Prison Investigations Moved Swiftly, Officials Say
By Jim Garamone
American Forces Press Service
WASHINGTON, May. 3, 2004 Once military authorities received information about possible prisoner abuse at Abu Ghraib prison outside Baghdad, investigations moved swiftly, Defense Department officials said today.
A soldier, disturbed by the goings-on at the prison, went to officials with his allegations Jan. 13. The next day, Army Lt. Gen. Ricardo S. Sanchez, commander of Combined Joint Task Force 7, launched a criminal investigation.
The criminal investigation has resulted in the Army charging six soldiers from the 800th Military Police Brigade with a variety of offenses. The soldiers still are serving in Iraq although not as military police and will remain there until the investigations are complete. The offenses against them include conspiracy, dereliction of duty, cruelty and maltreatment, assault, and indecent acts with another.
There are four other investigations into the "heinous" acts that allegedly took place in the prison, said a senior defense official on background.

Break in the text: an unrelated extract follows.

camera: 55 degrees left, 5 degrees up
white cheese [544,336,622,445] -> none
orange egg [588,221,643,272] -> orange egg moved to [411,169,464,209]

A second investigation, recently completed by Army Maj. Gen. Antonio M. Taguba, looked into procedures used at the prison. Taguba is the deputy commanding general for support at the 3rd Army, Fort McPherson, Ga. While classified, that investigation is "damning," said one official. Six noncommissioned and commissioned officers have received letters of reprimand following that investigation.
The Army inspector general's office has launched a third investigation, which began in February. That group will look at "detention operations around the world" to ensure humane, normal policies are being followed.

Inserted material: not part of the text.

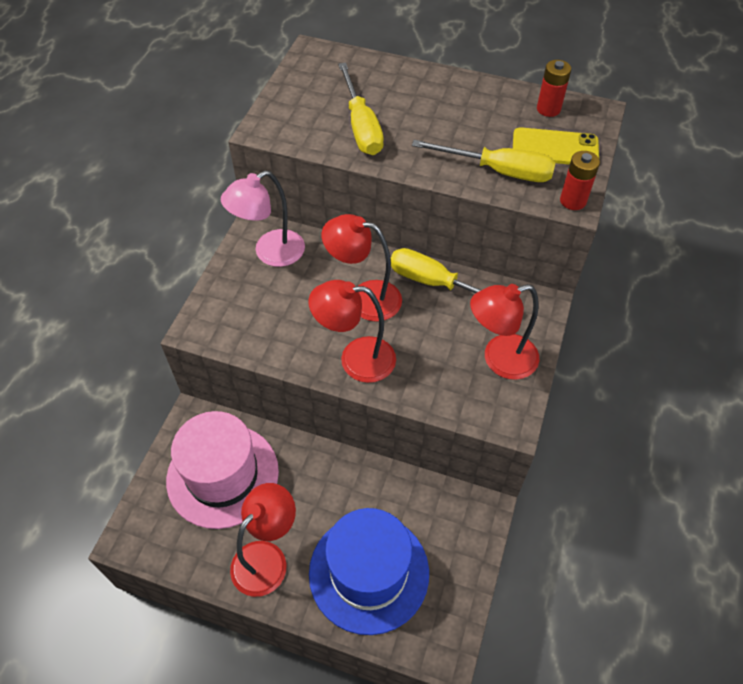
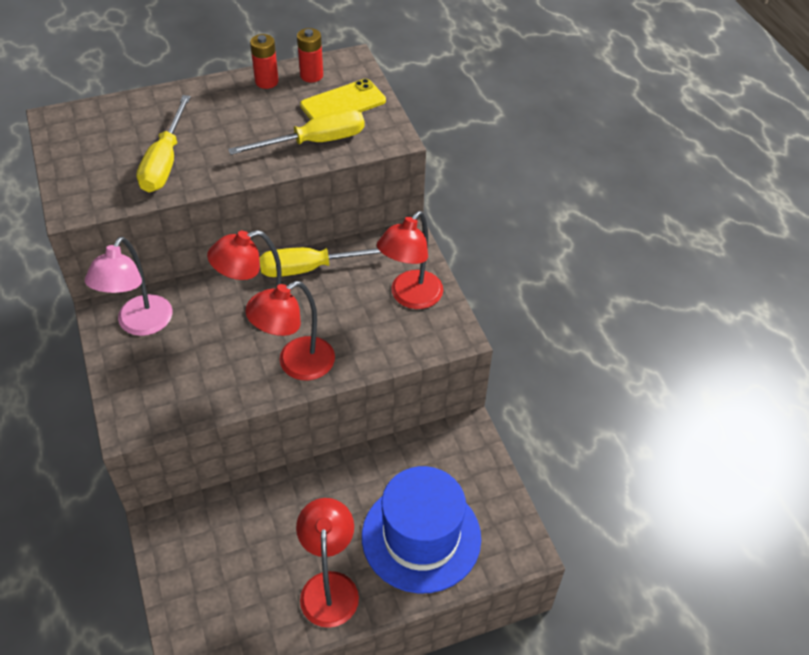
camera: 40 degrees left, 5 degrees down
pink hat [166,411,279,529] -> none
yellow screwdriver [338,62,384,155] -> yellow screwdriver turned 60 degrees clockwise [136,95,191,192]
red battery [560,151,600,210] -> red battery moved to [250,34,279,89]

Lt. Gen. James R. Helmly, chief of the Army Reserve, ordered a fourth investigation to assess the state of training of Army Reserve units. The 800th is an Army Reserve unit based at Fort Totten, N.Y.
A final investigation is looking into the possible involvement of military intelligence personnel in the abuse. Army Maj. Gen. George Fay, the service's deputy chief of staff for intelligence, is leading that inquiry.